Arlington’s Covid test positivity rate on 6/6/22 (via Virginia Dept. of Health)

Hospitalization rates, meanwhile, appear to be falling. The current Covid hospitalization rate in Arlington is 6 weekly admissions per 100,000 residents, according to Centers for Disease Control data. That’s down from 7.7 weekly admissions per 100,000 last week.

Mike Silverman, emergency department chair at Virginia Hospital Center — now known as VHC Health — said in his weekly public Facebook post that patient volumes at the ER are up, but not necessarily due to Covid. He noted that the hospital is also seeing high Covid test positivity rates.

An excerpt from Silverman’s post is below.

Our May numbers finished 24% above our volume last May… Typically, we’ll have a month of super high volumes in the winter, whereas summer volumes tend to be a touch below average. It’s unclear to many of us why volumes are so high. While COVID account for some of the bump, it’s actually only a fraction of the overall volume increase. In theory, there’s not bent up demand for emergency care like there might be for colonoscopies and mammograms, yet across the country, ER volumes are soaring.
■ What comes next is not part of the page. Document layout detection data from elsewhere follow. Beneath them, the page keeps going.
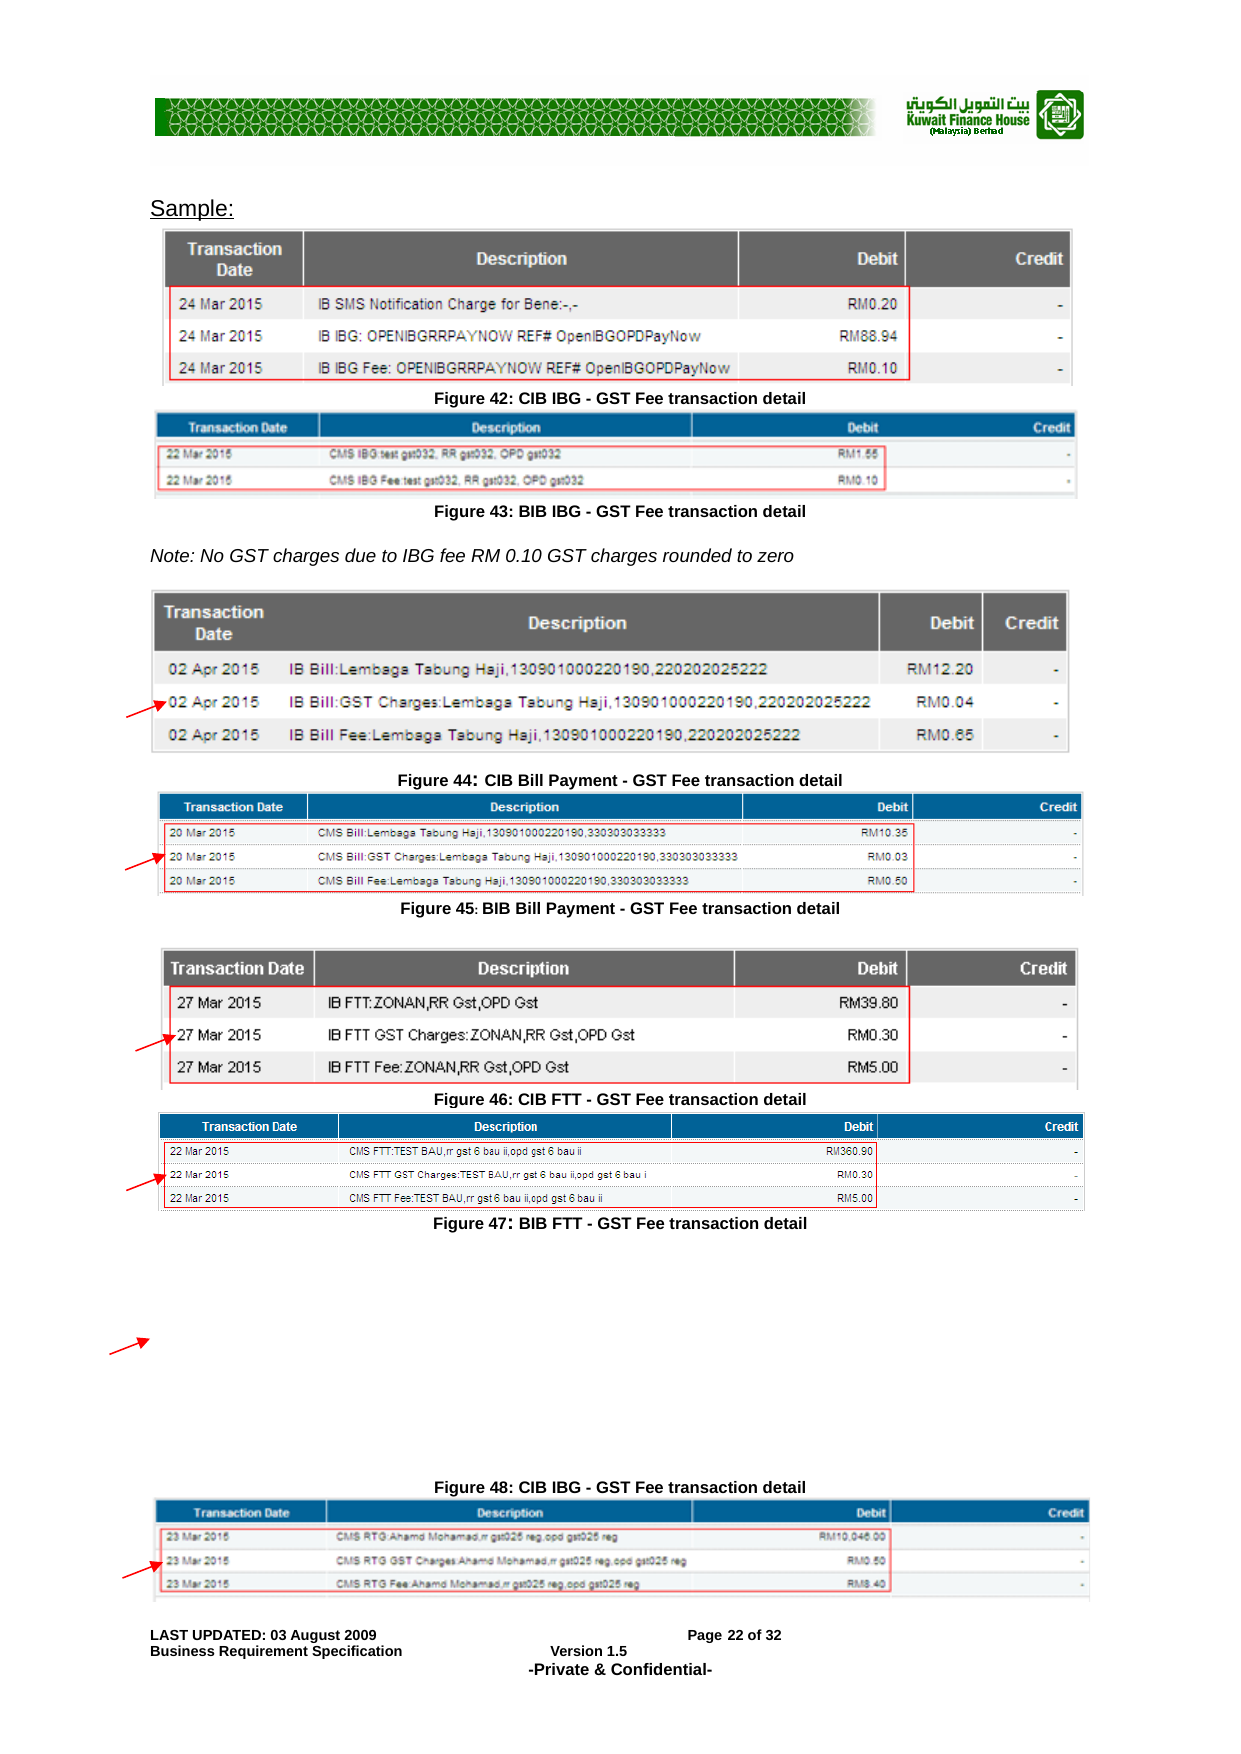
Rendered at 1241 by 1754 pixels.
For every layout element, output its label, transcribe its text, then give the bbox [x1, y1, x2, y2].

text Figure 46: CIB FTT - GST Fee transaction detail [150, 1090, 1090, 1108]
text Note: No GST charges due to IBG fee RM 0.10 GST charges rounded to zero [150, 545, 1090, 567]
picture [150, 1108, 1090, 1211]
text Figure 42: CIB IBG - GST Fee transaction detail [150, 389, 1090, 408]
picture [150, 944, 1090, 1090]
text Figure 48: CIB IBG - GST Fee transaction detail [150, 1478, 1090, 1497]
picture [150, 1497, 1091, 1602]
picture [150, 408, 1080, 499]
text Figure 44: CIB Bill Payment - GST Fee transaction detail [150, 767, 1090, 790]
picture [150, 225, 1090, 386]
picture [150, 588, 1079, 764]
text Sample: [150, 195, 1090, 221]
text Figure 43: BIB IBG - GST Fee transaction detail [150, 502, 1090, 521]
picture [150, 790, 1090, 896]
text Figure 47: BIB FTT - GST Fee transaction detail [150, 1211, 1090, 1478]
text Figure 45: BIB Bill Payment - GST Fee transaction detail [150, 899, 1090, 918]
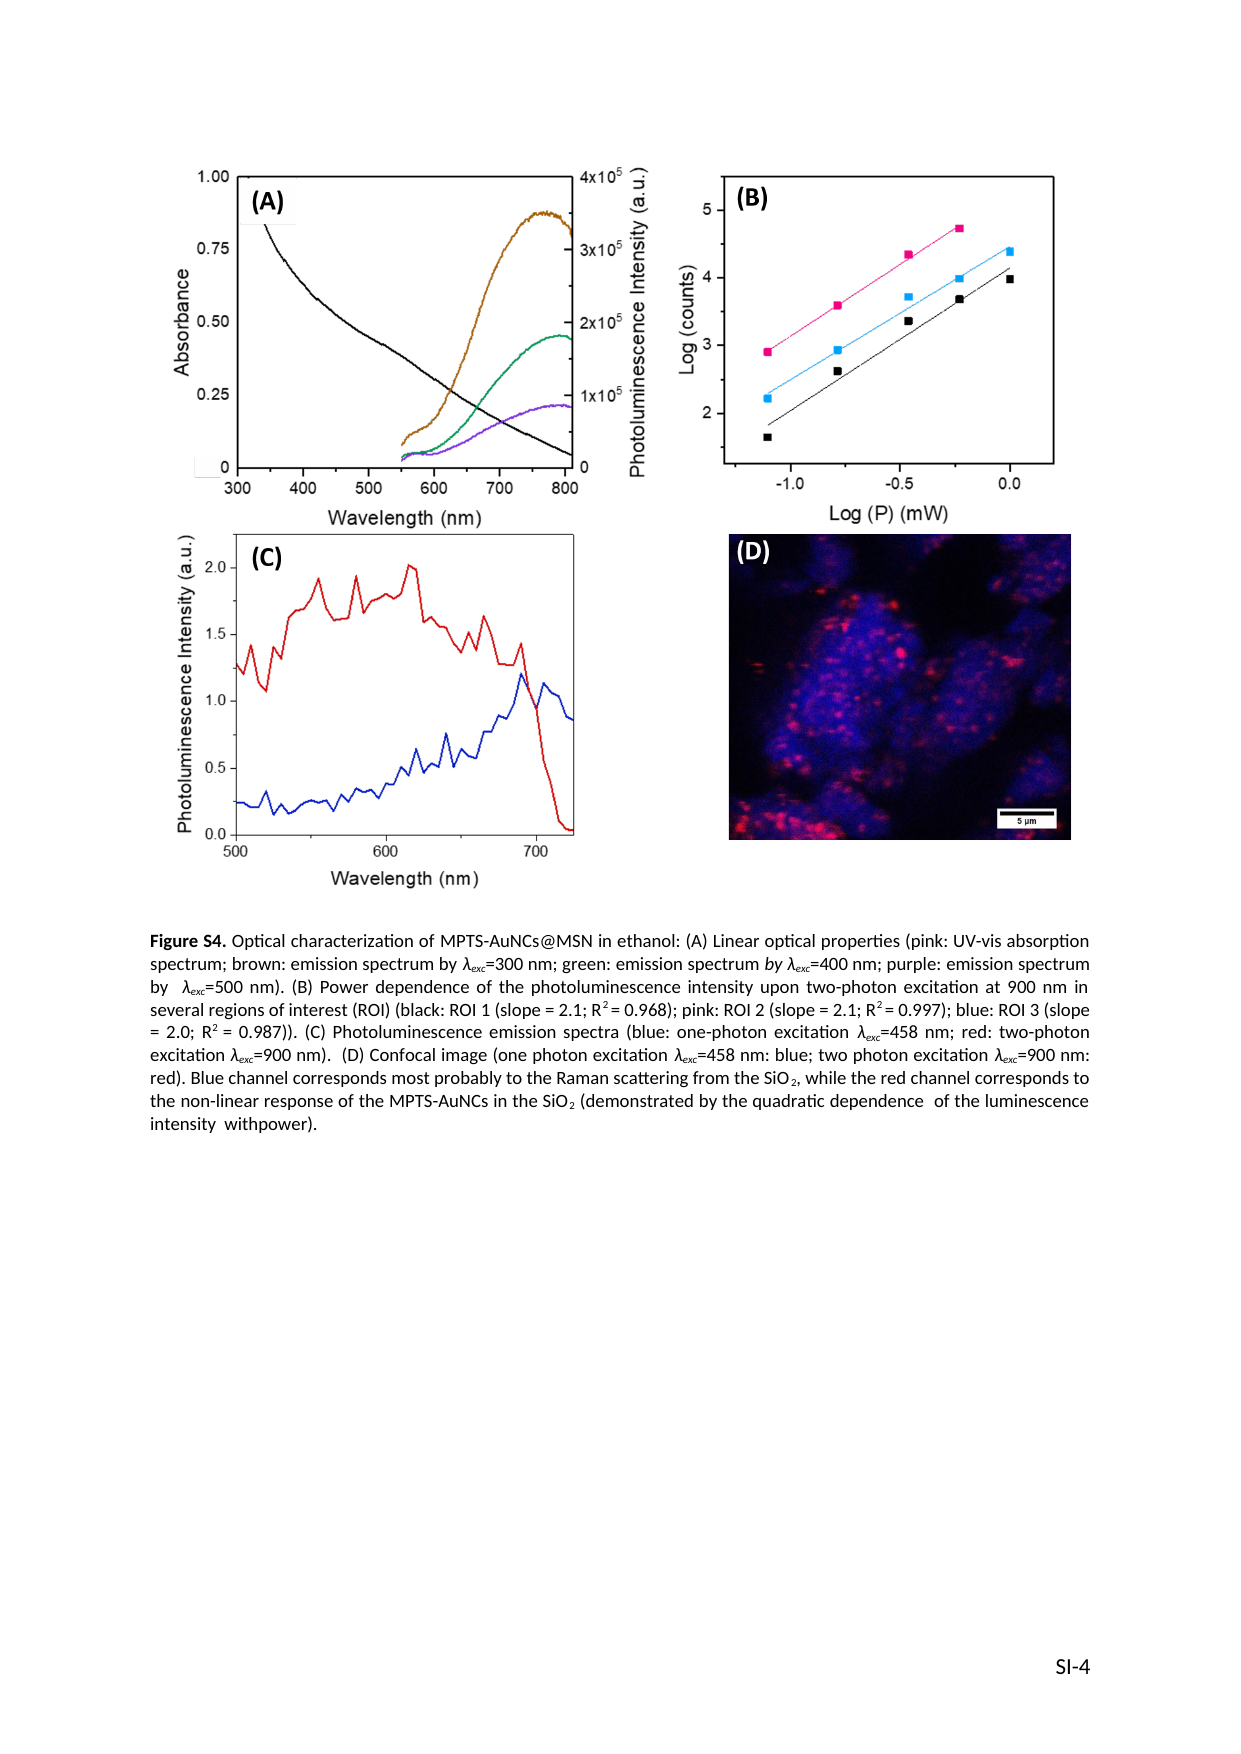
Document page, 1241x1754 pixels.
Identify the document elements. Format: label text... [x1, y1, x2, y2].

picture [151, 150, 1082, 911]
text Figure S4. Optical characterization of MPTS-AuNCs@MSN in ethanol: (A) Linear optical properties (pink: UV-vis absorption spectrum; brown: emission spectrum by λexc=300 nm; green: emission spectrum by λexc=400 nm; purple: emission spectrum by λexc=500 nm). (B) Power dependence of the photoluminescence intensity upon two-photon excitation at 900 nm in several regions of interest (ROI) (black: ROI 1 (slope = 2.1; R2 = 0.968); pink: ROI 2 (slope = 2.1; R2 = 0.997); blue: ROI 3 (slope = 2.0; R2 = 0.987)). (C) Photoluminescence emission spectra (blue: one-photon excitation λexc=458 nm; red: two-photon excitation λexc=900 nm). (D) Confocal image (one photon excitation λexc=458 nm: blue; two photon excitation λexc=900 nm: red). Blue channel corresponds most probably to the Raman scattering from the SiO2, while the red channel corresponds to the non-linear response of the MPTS-AuNCs in the SiO2 (demonstrated by the quadratic dependence of the luminescence intensity withpower). [150, 929, 1090, 1135]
May was actually our busiest month ever.

Our percent positivity and COVID numbers continue to increase in the ER. We’re at 6 week highs for percent positivity and case numbers for our symptomatic, asymptomatic, and total cases. These are not winter-like Omicron level surge numbers but there’s plenty of COVID around. In fact, the community testing rates are higher than the hospital testing rates.

Whereas last summer felt like a return to normal, it seems like most people are just living their normal lives now. However, Hopkins data shows that the country’s seven-day average of COVID cases is six times higher than it was last year.